The amendments to the Health and Social Care Bill were debated in Parliament this week following the Bill’s re-committal.

This was published under the 2010 to 2015 Conservative and Liberal Democrat coalition government

The amendments to the Health and Social Care Bill were debated in Parliament this week following the Bill’s re-committal.

You can watch video footage of the debate on Parliament TV.
You can follow the complete progress of the Bill on the Parliament website.

You can also read the Health and Social Care Bill revised impact assessment, published this week.
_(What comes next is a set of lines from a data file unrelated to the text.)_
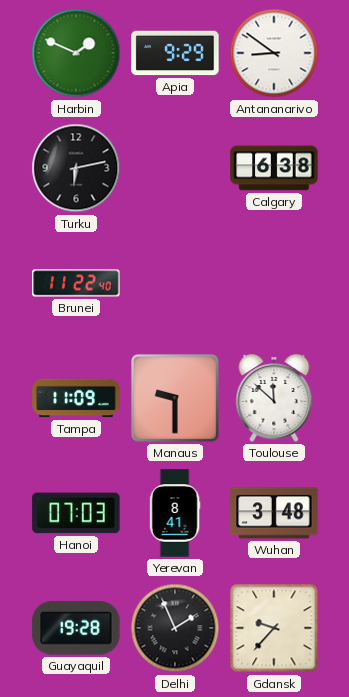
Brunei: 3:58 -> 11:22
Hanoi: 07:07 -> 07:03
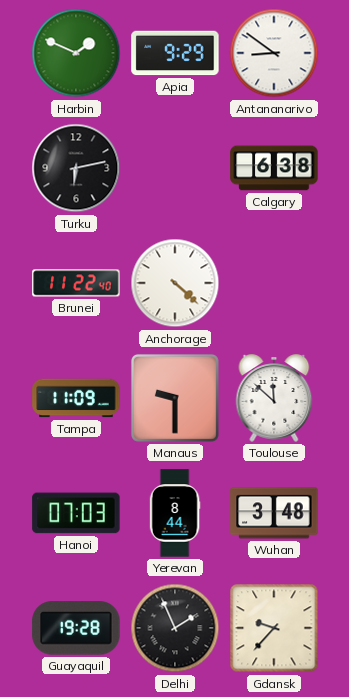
Anchorage: none -> 4:22
Yerevan: 8:41 -> 8:44
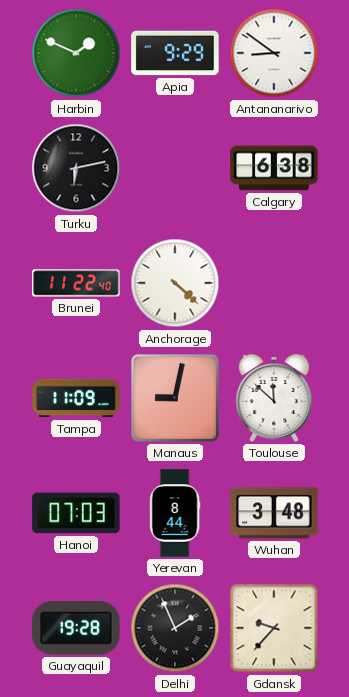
Manaus: 9:30 -> 9:02
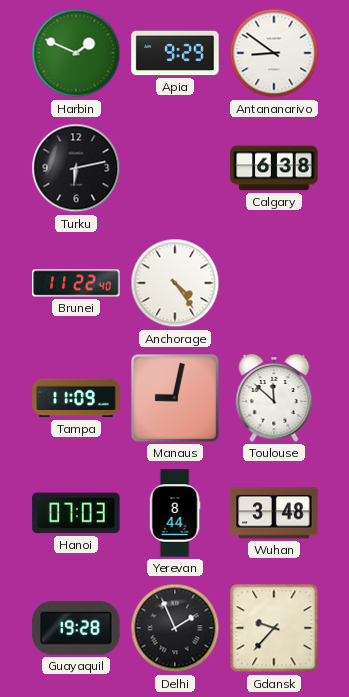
Anchorage: 4:22 -> 4:24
The Department of Health has published responses to legal opinions recently published by 38 Degrees on certain aspects of the Bill regarding the ‘duty to provide’ and the application of procurement and competition law.

Duty to provide

Stephen Cragg’s legal opinion on the ‘duty to provide’ in the Bill was published by 38 Degrees in August 2011. The Department does not agree with some important aspects of the legal analysis of the effect of the provisions of the Bill, nor the description of what the advice means that is given on the 38 Degrees website.

In particular:

  • the Secretary of State’s accountability for the NHS and his powers in relation to the NHS are not reduced as extensively as suggested - the Government is not ‘washing its hands’ of the NHS
  • the duty on the Secretary of State in relation to the promotion of autonomy (‘the hands off clause’) does not restrict the Secretary of State as severely as the analysis suggests
  • we do not agree that the Bill would mean there would be fragmentation, an increase in the ‘postcode lottery’ and no national health service. The Bill confers various duties and powers on the Secretary of State, the Board and clinical commissioning which will ensure a national health service.
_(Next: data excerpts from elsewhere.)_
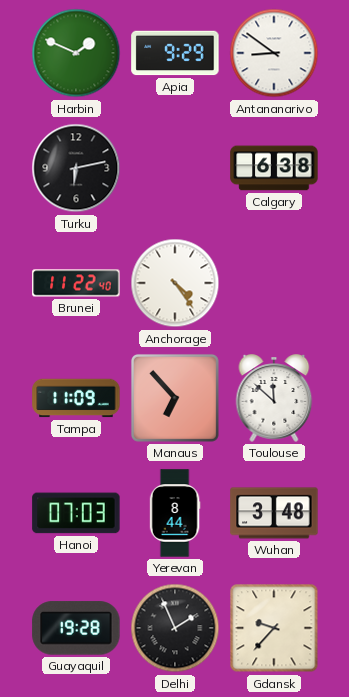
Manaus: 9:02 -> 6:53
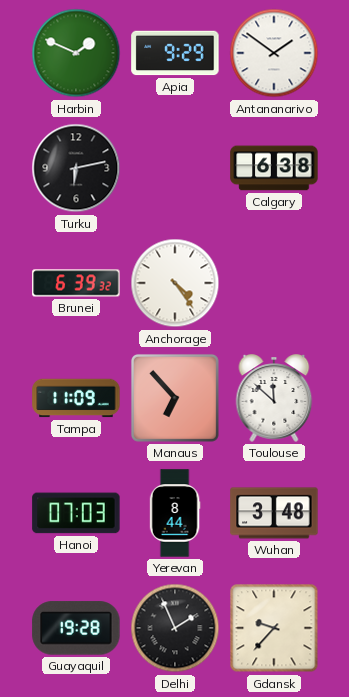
Antananarivo: 8:51 -> 1:51
Brunei: 11:22 -> 6:39
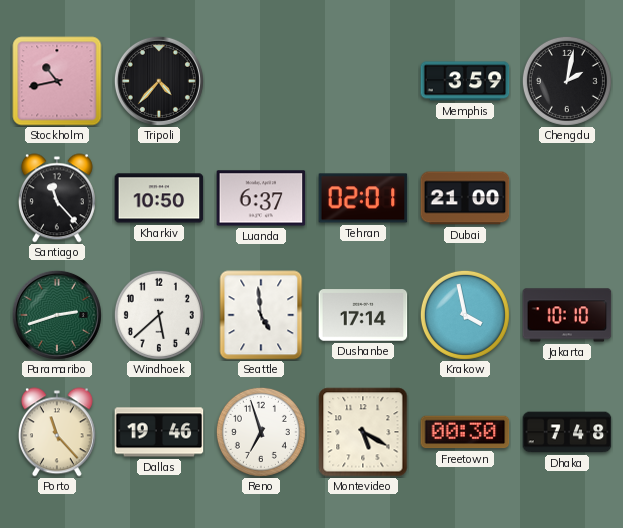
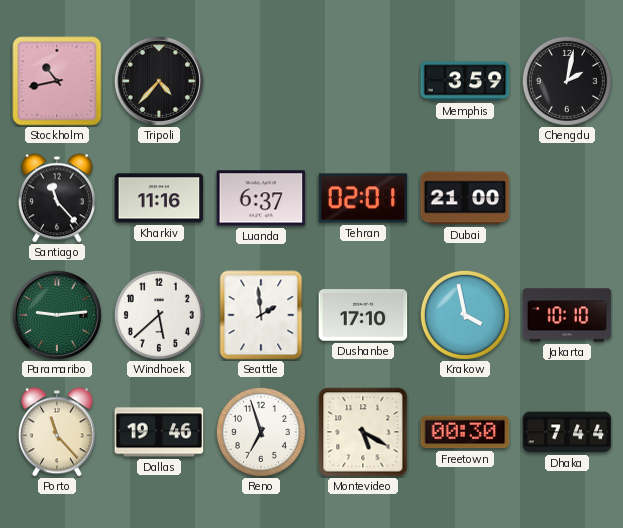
Kharkiv: 10:50 -> 11:16
Paramaribo: 2:42 -> 9:14
Seattle: 4:59 -> 1:59
Dushanbe: 17:14 -> 17:10
Dhaka: 7:48 -> 7:44
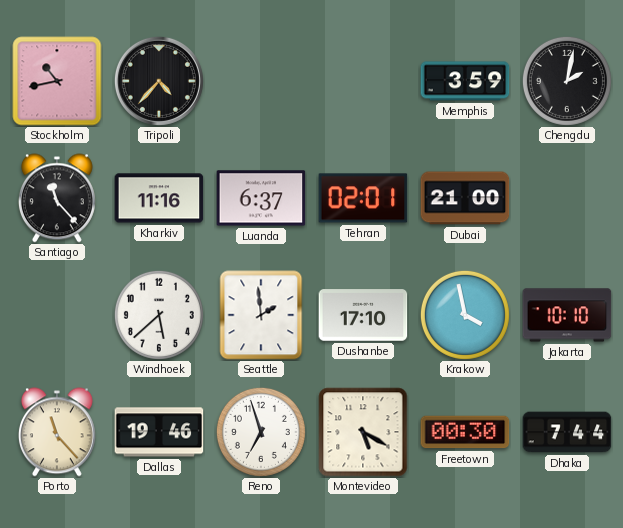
Paramaribo: 9:14 -> none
Read the full response to the legal opinion

Procurement and competition law

A legal analysis of the application of procurement and competition law was published by 38 Degrees in August 2011. The Department does not agree with all the conclusions reached within that the legal analysis.

In particular:

  • about the future capacity and capability of commissioners to comply with procurement law and the steps being taken to address this
  • the conclusions drawn from the BetterCare case about the likely applicability of domestic and European competition to NHS commissioners
  • the allegations that the Bill would lead to a system geared heavily in favour of private companies; and, would do nothing to prevent so-called ‘cherry picking’
  • the ability of the provision in the Bill to, for example, preclude ‘cherry-picking’.

Read the full response to the legal opinion

These responses follow the note published by the Department last month in response to a number of stakeholder questions on the future role and functions of the Secretary of State for Health.